I'm such a pessimist that I get paranoid that people avoid me since I always seem to be running about waving my hands saying "your hard drive is going to crash" and  "backup, backup, backup" makes me less than fun to be around.

But it's true, with all that spinning around most likely your first serious computer failure is going to be a hard drive failure. Problem is that no matter how good you are at taking backups you're going to lose some data.

When that happens my aforementioned Chicken Little routine sets off a reminder in the victim's mind and they end up calling me. And yes, I do try and refrain from asking them where their backup is.

In the past there wasn't much I could do. Perhaps boot off an alternative drive and see what I could see on the damaged drive with a sector viewer and various other "bare metal" utilities and try and recover a file sector by sector but often the choice was simply 1) forget it or 2) send the drive off to an expensive data recovery service. With the latter results were iffy, sometimes it worked well, other times not so well but one thing was for sure; it was going to hurt (financially) almost as much as losing a project or pictures of the kids.
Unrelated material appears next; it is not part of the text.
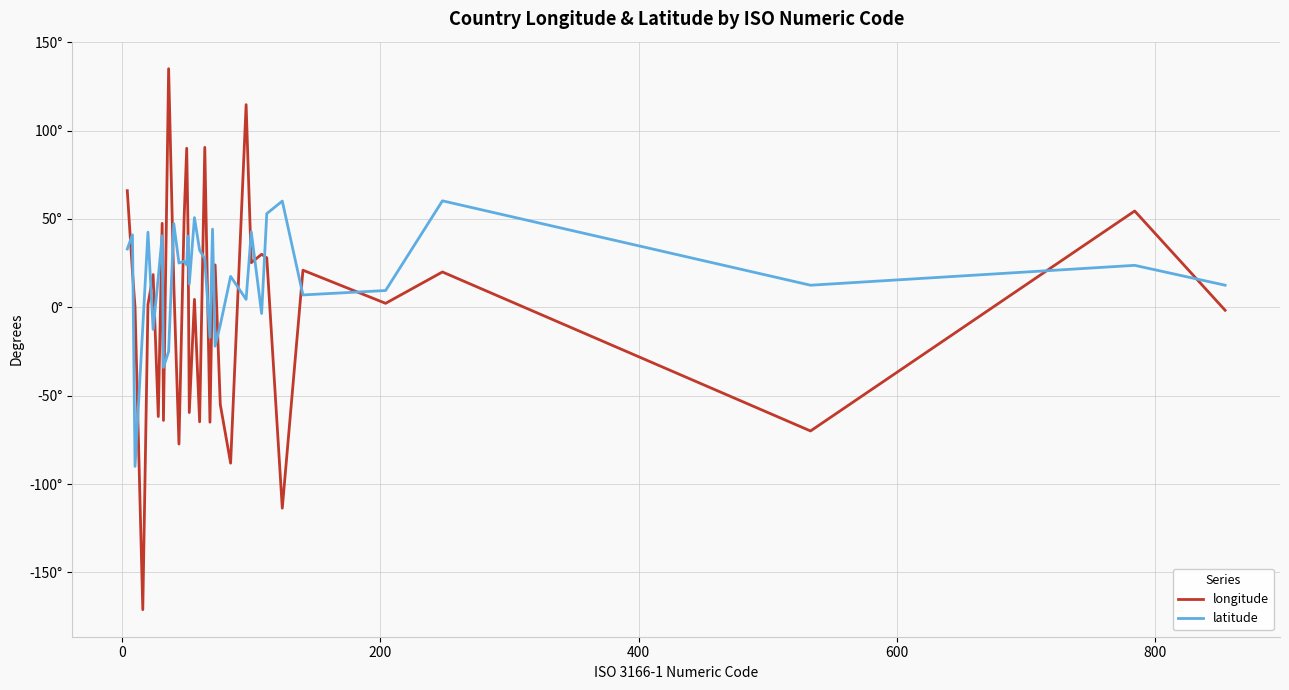

What is the difference between the maximum and second lowest values in the longitude series?

248.6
I've now found a life raft or more to the point a life boat in the form of a data recovery program called Selkie Rescue from Tugboat Enterprises.
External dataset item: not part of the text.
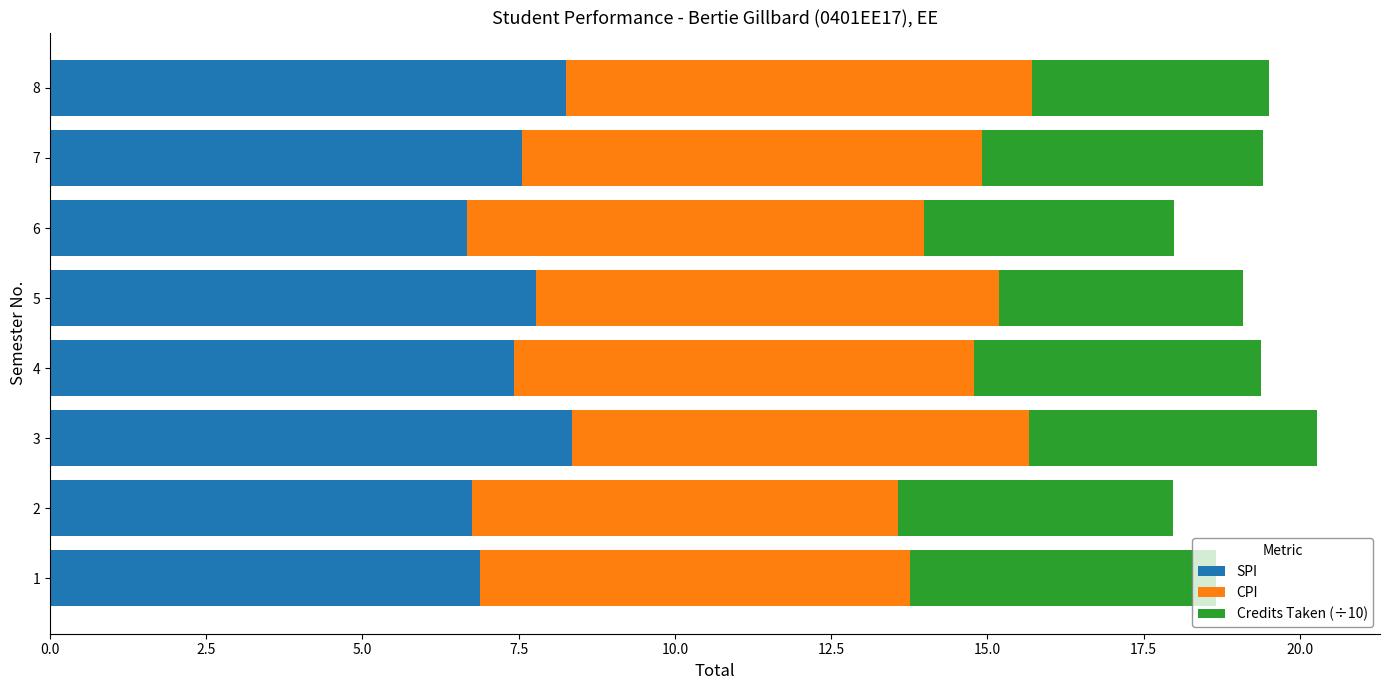

How many SPI values are between 6 and 8?

6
The concept is elegant and all you need is a Selkie Rescue boot CD (or floppy disk) and a 2nd computer. Both computers need to be network capable and you'll also need a network cable; either conventional cable if you already run a network or a straight through (also known as a "gaming" cable) if you don't.

Bring up the computer running from the Selkie Rescue boot disk and answer a few simple questions and run the "file browser" on the working computer and bang, the disabled computer is magically a file server you access from a working computer.
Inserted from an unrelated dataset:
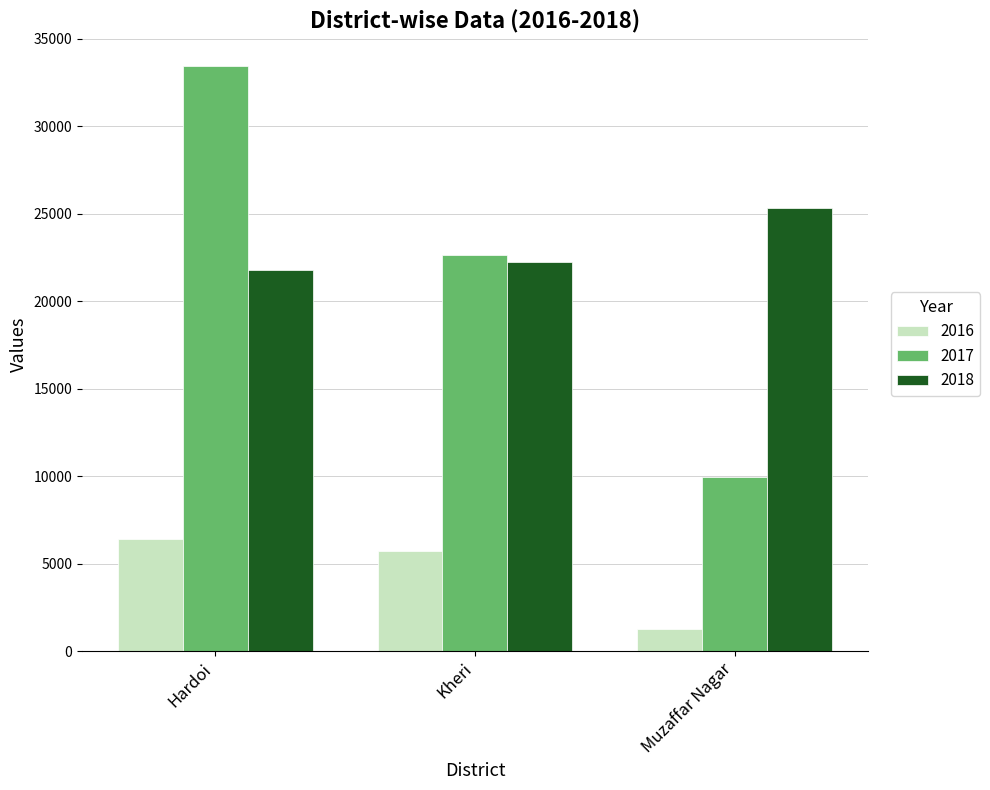

At how many categories does at least one series exceed 17514?

3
On the left you have the files on the crashed computer, in the middle you have folder contents and on the right you have a window of folders on the working computer. Select what you want off the crashed computer, select a destination on the working computer click the next button and it's copied from the crashed computer to the working computer. Alternatively you may use the native Windows networking structure if that's more to your taste.

I have no idea what kind of voodoo magic goes on behind the doors deep within Selkie Rescue that allows it to access and recover data from damaged hard drives but I'm not going to look a gift horse in the mouth. I had a damaged hard drive that I had been meaning to try and recover for a couple of years and I hooked it up, got to it from another computer on the network and bang, everything that I wanted to grab from it was there. I was surprised that I didn't even have to load the special drivers for the RAID controller that I am required to use when I install Windows.

The crashed drive was formatted NTFS but I tried it on a non-damaged drive and Selkie Rescue work equally well on a FAT formatted drive.

Note that Selkie Rescue didn't actually repair the damaged drive, afterwards it was just as dead as it was before, but I could, and did, easily copy data from it via the network. Nor do I suspect that Selkie Rescue would recover data from a drive you'd taken a baseball bat to, it does need to be able to spin up, but it's going to work in the case of most hard drive failures.

Setting up a recovery network may sound intimidating but the Selkie Rescue will gently guide you through the process.

I keep thinking I've left something out but gosh, it's as simple as can be, the software does all the heavy lifting, you pretty much just click and go.

If you have any concerns about your data, even if you do backups, you'll want to check out Selkie Rescue. It's unique and by far the best alternative to recovering data from a damaged drive.

Selkie Rescue will set you back $100 (okay, $99.99) and you can download a demo (17Mb) that will limit recovery to the root directory. Give it a try, think you'll be amazed at how easy it is to set up and use.